The main change is legal and institutional. Friday is the point of no return to the EU. The UK will continue to follow EU rules but have no say in making them, and British ministers right up to Boris Johnson will cease to take part in the EU law-making process. The UK’s 73 MEPs will be sent home with one of the parliament’s union jacks dispatched to the EU-funded House of History. The UK had “the best possible world”, concluded one veteran French diplomat. Now that world will disappear.
Jürgen Klopp did not seek to make excuses after his side were held in the FA Cup by League One Shrewsbury, though he did indicate that the date of the replay will be a problem for Liverpool, as senior players have been given time off for a winter break. Ole Gunnar Solskjær sarcastically thanked the Tranmere goalkeeper, Scott Davies, for firing up his Manchester United players ahead of their emphatic 6-0 FA Cup fourth-round victory at Prenton Park.
Chris Woakes’s improvement has gone under the radar but recent performances suggest his struggles overseas are behind him, after England set South Africa 466 to win the fourth Test over the final two days at the Wanderers. Doubts are growing over whether the World Indoor Athletics championships will be staged in Nanjing in March after China’s leader, Xi Jinping, warned of the “accelerating spread” of the coronavirus in the country. And the Women’s Six Nations begins with one big question lingering over it: can anyone lay a glove on England?
Stocks have tumbled with investors anxious about the economic impact of the coronavirus outbreak in China.
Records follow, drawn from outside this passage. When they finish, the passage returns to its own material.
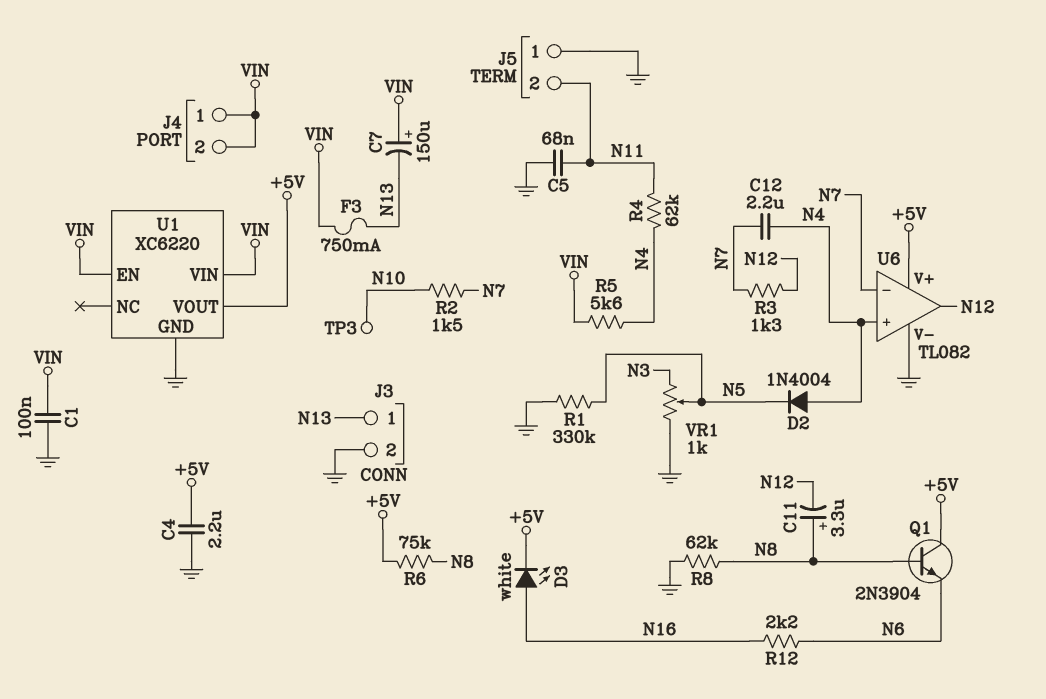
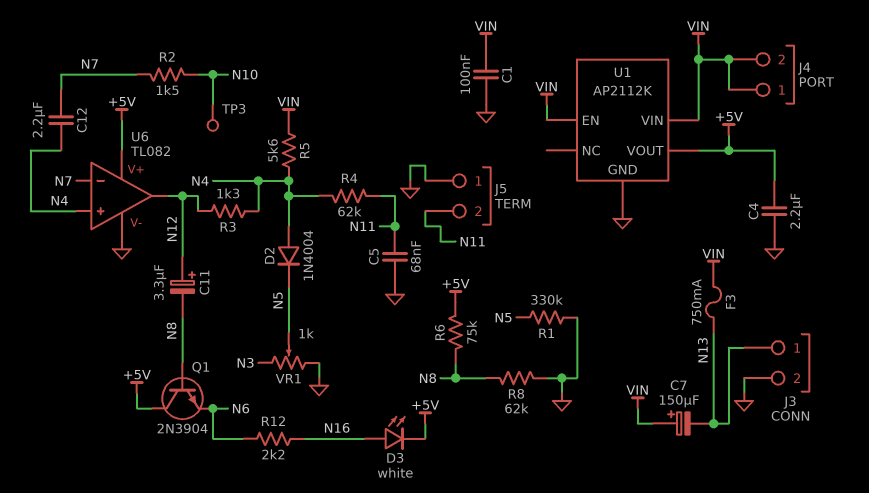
C11: 3.3uF (plus N8, minus N12) -> 3.3uF (plus N12, minus N8)
R3: 1.3k (N7, N12) -> 1.3k (N4, N12)
U1: XC6220 -> AP2112K

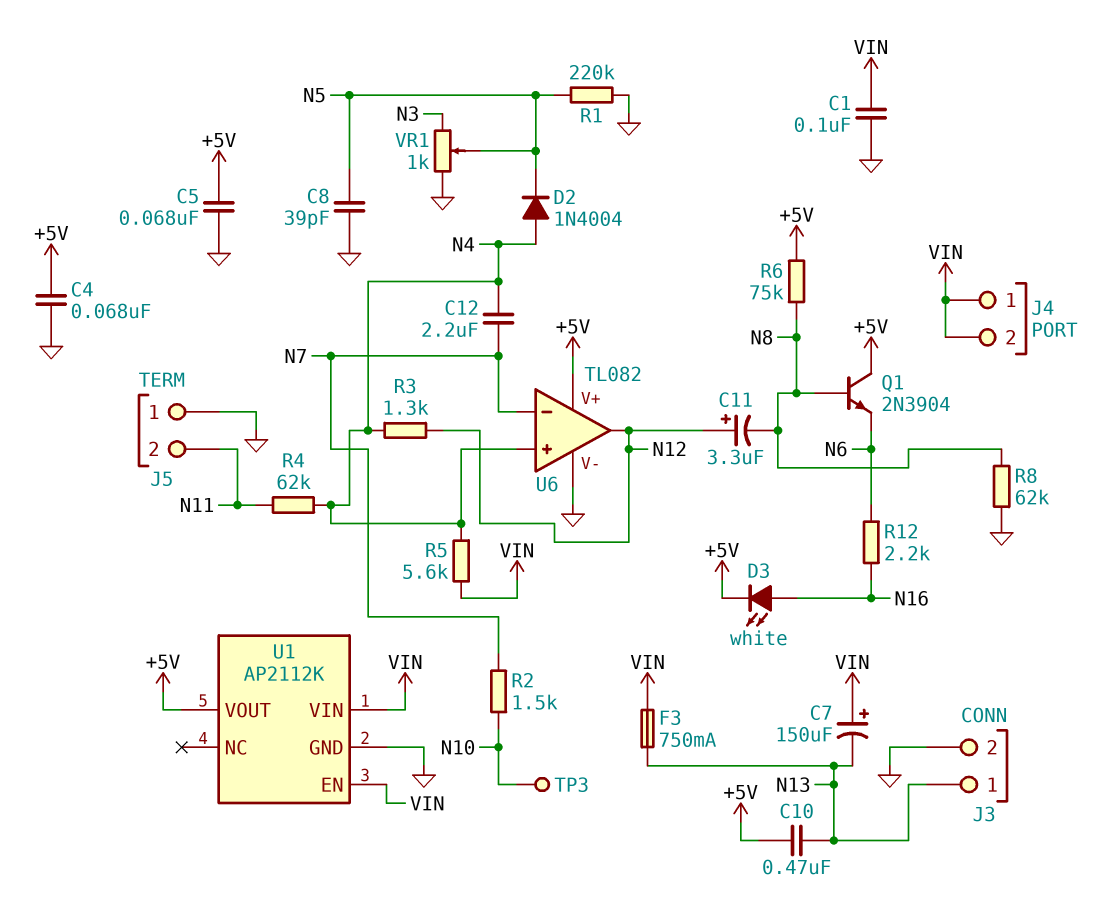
C4: 2.2uF (+5V, GND) -> 68nF (+5V, GND)
C5: 68nF (GND, N11) -> 68nF (+5V, GND)
C8: none -> 39pF (GND, N5)
C10: none -> 470nF (+5V, N13)
R1: 330k (GND, N5) -> 220k (GND, N5)

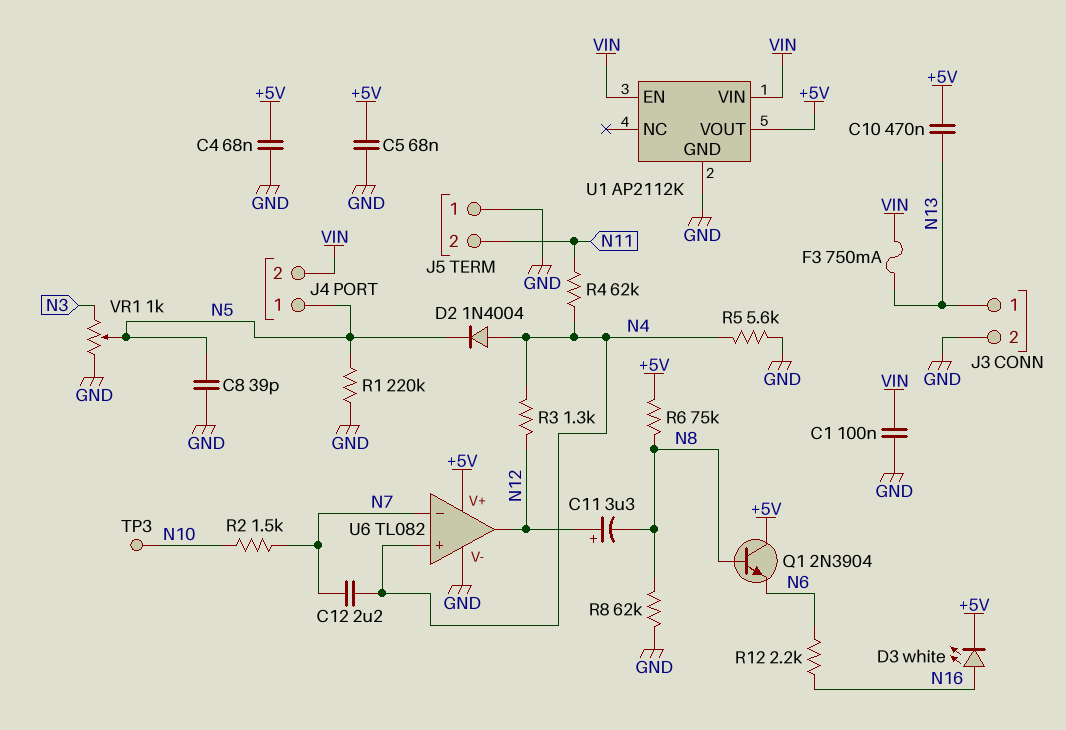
C7: 150uF (plus VIN, minus N13) -> none
J4 pin 1: VIN -> N5
R5: 5.6k (N4, VIN) -> 5.6k (GND, N4)

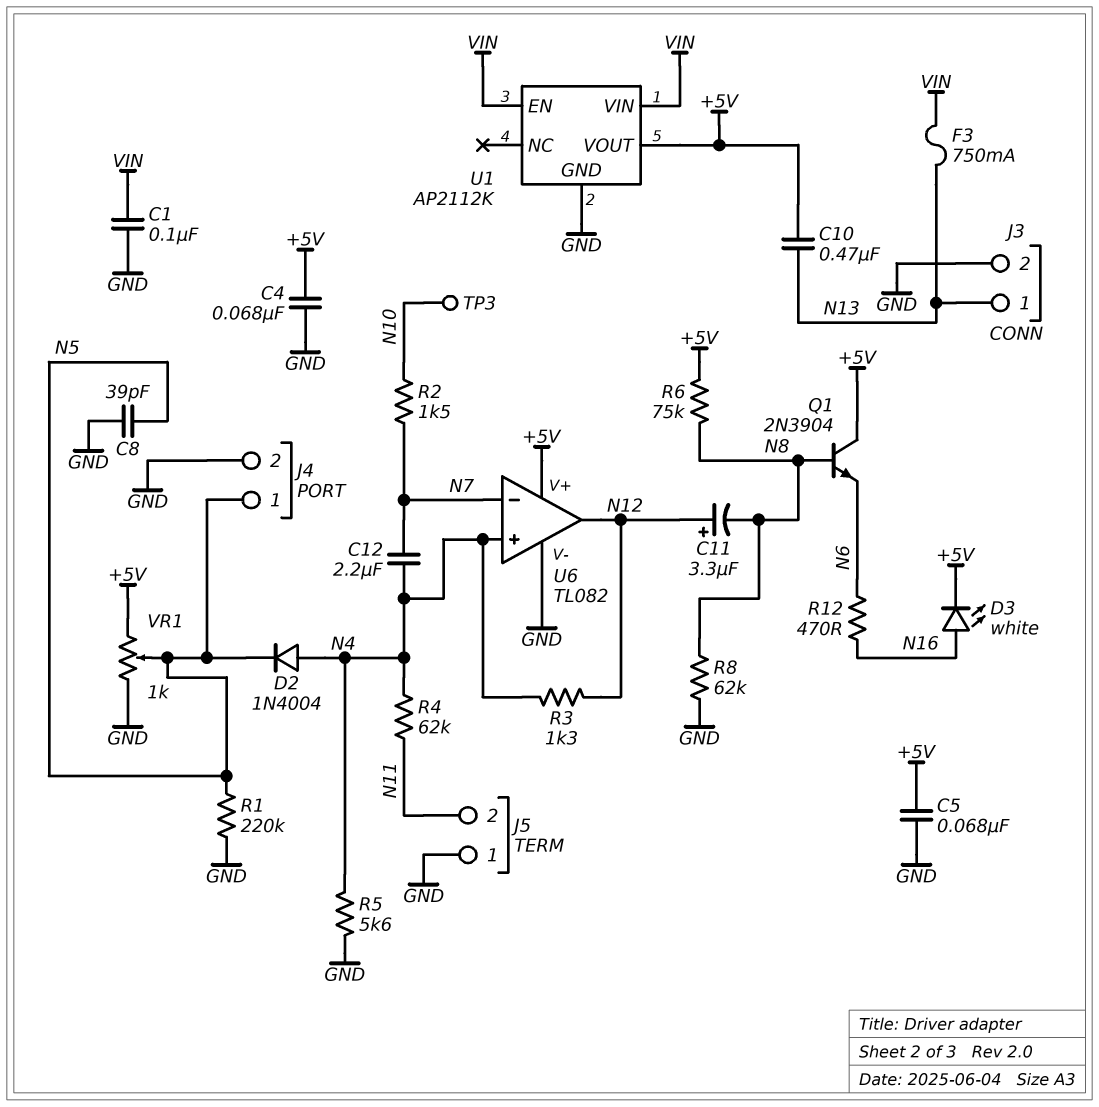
J4 pin 2: VIN -> GND
R12: 2.2k (N6, N16) -> 470 (N6, N16)
VR1: 1k (GND, N3, wiper N5) -> 1k (+5V, GND, wiper N5)

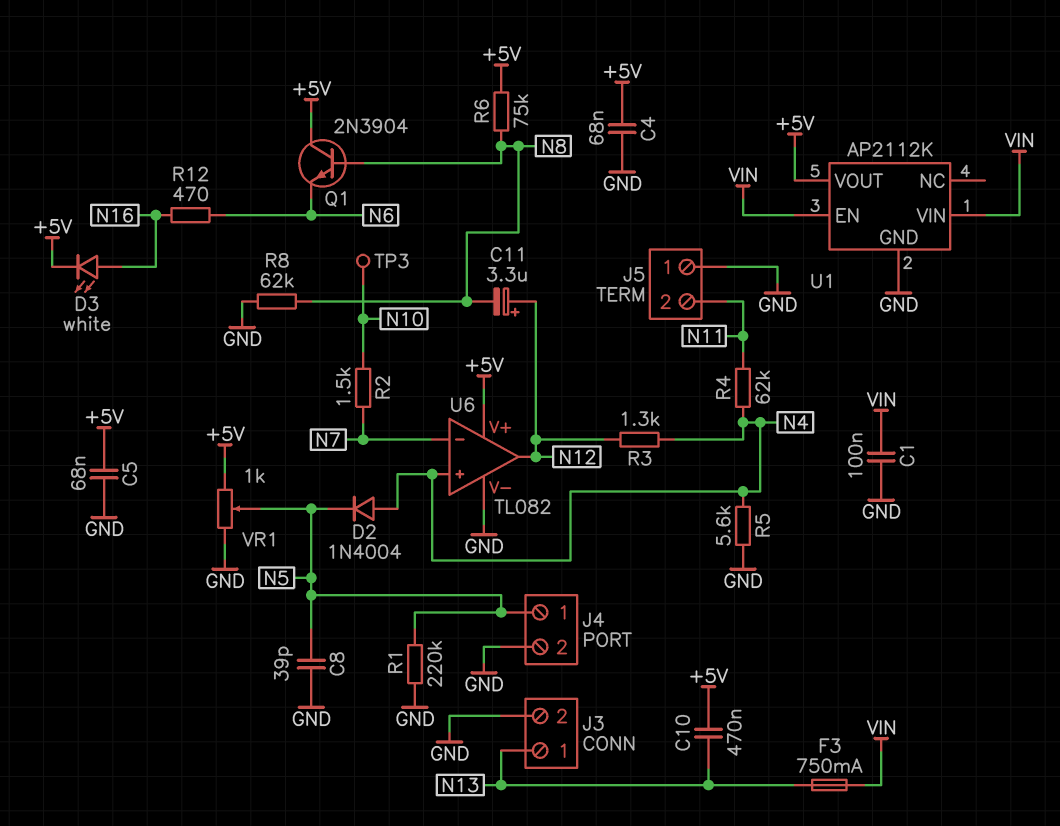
C12: 2.2uF (N4, N7) -> none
The Nikkei average suffered a steep 1.8% loss while US S&P 500 mini futures fell 1.3% in early Asian trade. MSCI’s broadest index of Asia-Pacific shares outside Japan was off 0.2%, although trade in the region had already slowed for the Lunar New Year and other holidays, with financial markets in China, Hong Kong and Australia closed on Monday. The pound is worth $1.306 and €1.184 this morning while the FTSE is trending down by 1.25% ahead of the open.
A number of papers pay tribute to Kobe Bryant on their front pages – “Sport legend Kobe killed in copter crash” says the Mirror. The Metro’s lead is “Trapped in virus city”, about Britons who are trying to get out of Wuhan in China. In a similar vein in the i: “Stranded Brits beg to be rescued from virus crisis city”. “Experts fear 100,000 may have new virus worldwide,” says the Guardian.
The Telegraph has a last-minute intervention by the Trump administration arguing that “Huawei is threat to UK sovereignty” – here is how the Guardian is covering it. The FT’s version – “UK set to give Huawei the go-ahead for 5G network” – also mentions pressure from the White House.
The Express has “Dementia patients let down by failing care”, about the one in five homes that are said to be “leaving sufferers at risk”. “Britain open to world’s best talent, says Johnson” – that’s the Times on a new visa scheme the government is keen to talk up given what is about to happen. The Mail lauds “20,000 spring clean heroes” who have joined its anti-litter drive. The Sun paraphrases the Duchess of Sussex’s estranged father this morning: “See you in court Meg”.